I'd have something like this myself:

bleh2z.png


alts in darker red. The Coreans are using the Nen as their western rather than northern border against the nomads. The white area is effectively under no ones control but would show up on european produced maps under anyones colours :p
 

Thande

Donor
Thanks for the input. NB I don't think you read the chapter that map goes with, but the new borders are the result of a (limited and halfhearted) Beiqing Chinese reconquista of parts of what the Koreans took before in response to an uprising that just kind of petered out, so it doesn't represent a Korean disengagement line. Your suggestion on that is more relevant for determining the pre-war borders which is what we were discussing originally, many moons ago. At some point I will redo the circa 1815 map to reflect your comments.

I will also bear in mind your comments re. the mountains, though (as you imply) at this point maps made by Europeans will have the border going anywhere within a couple of hundred miles either side of where actual lines of control are ;) Perhaps the triangular area north of your 'Nicely arable...' comment would make sense as part of a "Corean on paper, but part of Russian sphere on influence in actuality" zone due to increasing Russian influence over Corea, esp in the north?

Besides which I forgot to mark on alt-Vladivostok anyway, so that map needs improvements in any case.
 
Thanks for the input. NB I don't think you read the chapter that map goes with, but the new borders are the result of a (limited and halfhearted) Beiqing Chinese reconquista of parts of what the Koreans took before in response to an uprising that just kind of petered out, so it doesn't represent a Korean disengagement line. Your suggestion on that is more relevant for determining the pre-war borders which is what we were discussing originally, many moons ago. At some point I will redo the circa 1815 map to reflect your comments.

I will also bear in mind your comments re. the mountains, though (as you imply) at this point maps made by Europeans will have the border going anywhere within a couple of hundred miles either side of where actual lines of control are ;) Perhaps the triangular area north of your 'Nicely arable...' comment would make sense as part of a "Corean on paper, but part of Russian sphere on influence in actuality" zone due to increasing Russian influence over Corea, esp in the north?

Besides which I forgot to mark on alt-Vladivostok anyway, so that map needs improvements in any case.

Oh right sorry thought that map was meant to be 'current'. Well the great thing about talking about mountain lines and watersheds is that its based on a descriptive fact, so you can update the maps as detailed knowledge of the area develops even if contemporary European maps look a bit silly.

Petered out?
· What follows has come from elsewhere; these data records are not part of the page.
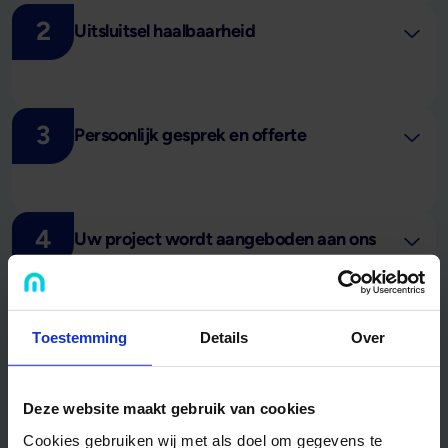
2
Uitsluitsel haalbaarheid
3
Persoonlijk gesprek en offerte
4
Uw project wordt aangeboden aan ons
netwerk
5
Toestemming
Details
Over
Wij gaan u daadwerkelijk financieren
Deze website maakt gebruik van cookies
Cookies gebruiken wij met als doel om gegevens te
6
Alles afgehandeld? Gefeliciteerd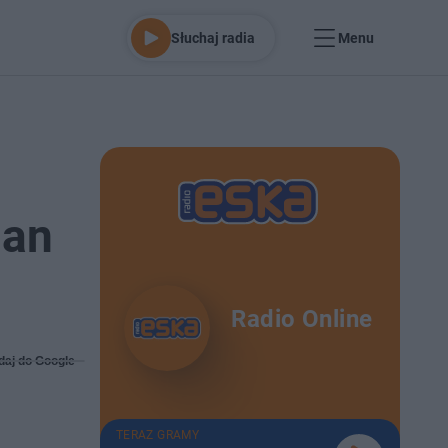
Słuchaj radia
Menu
ian
Radio Online
daj do Google
TERAZ GRAMY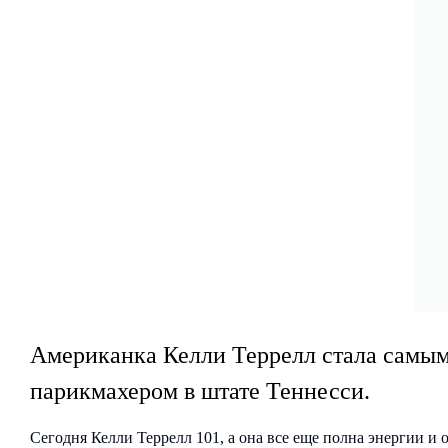
Американка Келли Террелл стала самы
парикмахером в штате Теннесси.
Сегодня Келли Террелл 101, а она все еще полна энергии и 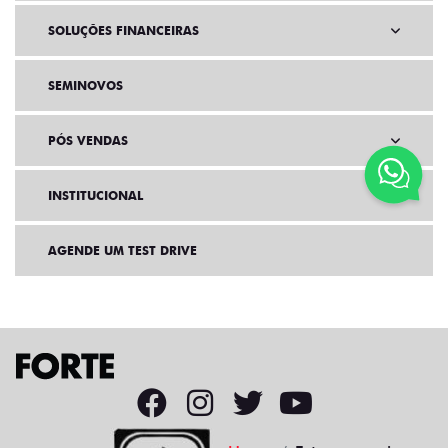
SOLUÇÕES FINANCEIRAS
SEMINOVOS
PÓS VENDAS
INSTITUCIONAL
AGENDE UM TEST DRIVE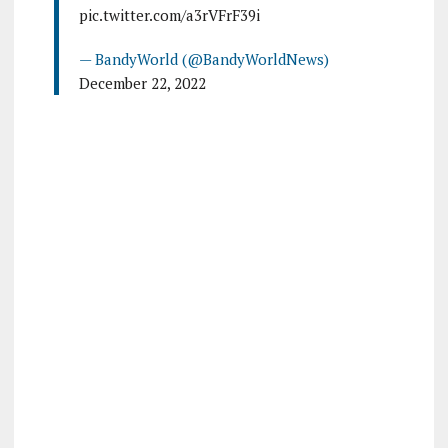
pic.twitter.com/a3rVFrF39i
— BandyWorld (@BandyWorldNews)
December 22, 2022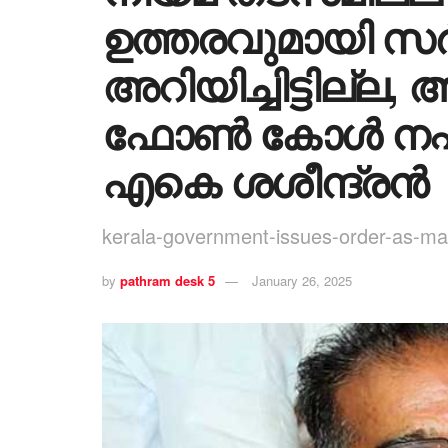
ഉത്തരവുമായി സർക
അറിയിച്ചിട്ടില്ല, 
ഫോൺ കോൾ നഷ്ടം
എകെ ശശീന്ദ്രൻ
kerala-government-issues-order-as-man
by
pathram desk 5
January 26, 2025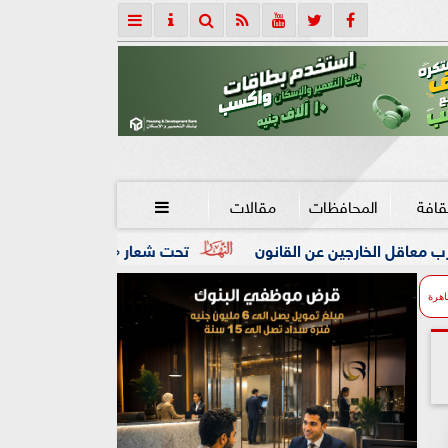
قافة
المحافظات
مقالات

 القانون
تحت شعار «خدمة بيوت الله شرف».. محافظ كفرالشيخ:
اهرة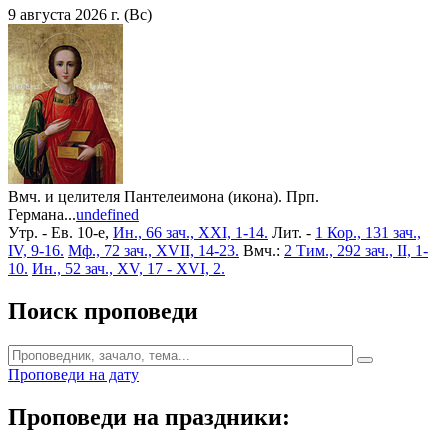
9 августа 2026 г. (Вс)
Вмч. и целителя Пантелеимона (икона). Прп.
Германа...
undefined
Утр. - Ев. 10-е,
Ин., 66 зач., XXI, 1-14.
Лит. -
1 Кор., 131 зач.,
IV, 9-16.
Мф., 72 зач., XVII, 14-23.
Вмч.:
2 Тим., 292 зач., II, 1-
10.
Ин., 52 зач., XV, 17 - XVI, 2.
Поиск проповеди
Проповеди на дату
Проповеди на праздники: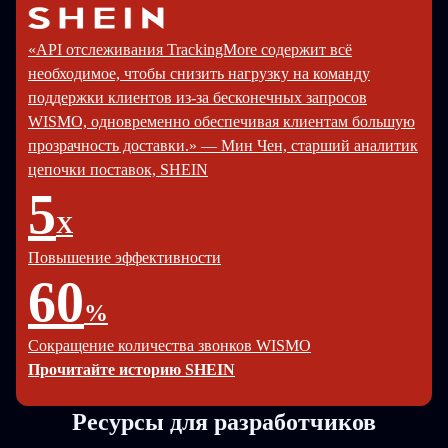
«API отслеживания TrackingMore содержит всё
необходимое, чтобы снизить нагрузку на команду
поддержки клиентов из-за бесконечных запросов
WISMO, одновременно обеспечивая клиентам большую
прозрачность доставки.» — Мин Чен, старший аналитик
цепочки поставок, SHEIN
5
X
Повышение эффективности
60
%
Сокращение количества звонков WISMO
Прочитайте историю SHEIN
Ресурсы для разработчиков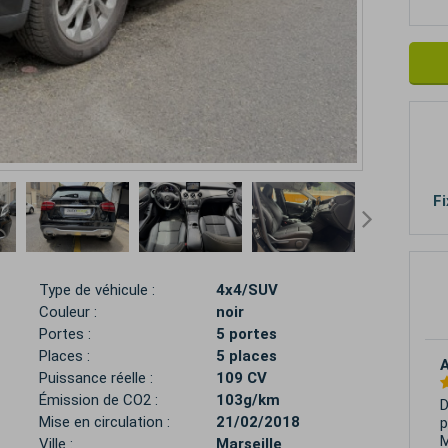
Fi
Type de véhicule :
4x4/SUV
Couleur :
noir
Portes :
5 portes
Places :
5 places
Puissance réelle :
109 CV
Émission de CO2 :
103g/km
D
Mise en circulation :
21/02/2018
p
M
Ville :
Marseille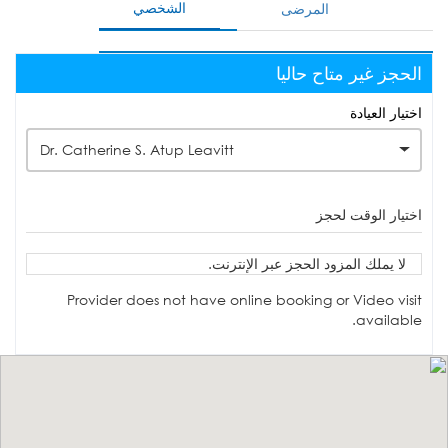
الشخصي
المرضى
الحجز غير متاح حاليا
اختيار العيادة
Dr. Catherine S. Atup Leavitt
اختيار الوقت لحجز
لا يملك المزود الحجز عبر الإنترنت.
Provider does not have online booking or Video visit
available.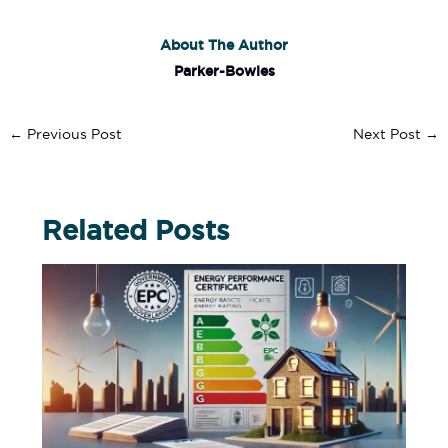
About The Author
Parker-Bowles
←
Previous Post
Next Post
→
Related Posts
I'd say that doesn't fit very well with the region or history; you have these huge flat plains and once you've broken the enemy you sweep on till you hit the mountains. A mixed situation is highly unstable which is why its been so easy to unify both the north china plain and the Northeastern plain (which the current border kinda wiggles across randomly). Where are the new boundaries?

Well the upper part of the Nen could perfectly well be under Russian influence, they'd just not care very much about it at all due to its unimportance: Almost no settled population, known resources, ease of access, or utility for getting them anywhere. It is also very definitely part of what the Russians acknowledged as Chinese in the 1689 treaty. There are just other things they want more. Searching the whole timeline I can't find the part where it came under Russian control anyway. Its going to be de facto under control of whoever controls the hinge point further south at the junction of the Songhua anyway, be they Corean, Chinese or Russian.

To clarify I'm not saying its implausible that the area be Russian controlled, just very silly that they have that bit without having several necessary prerequisite things.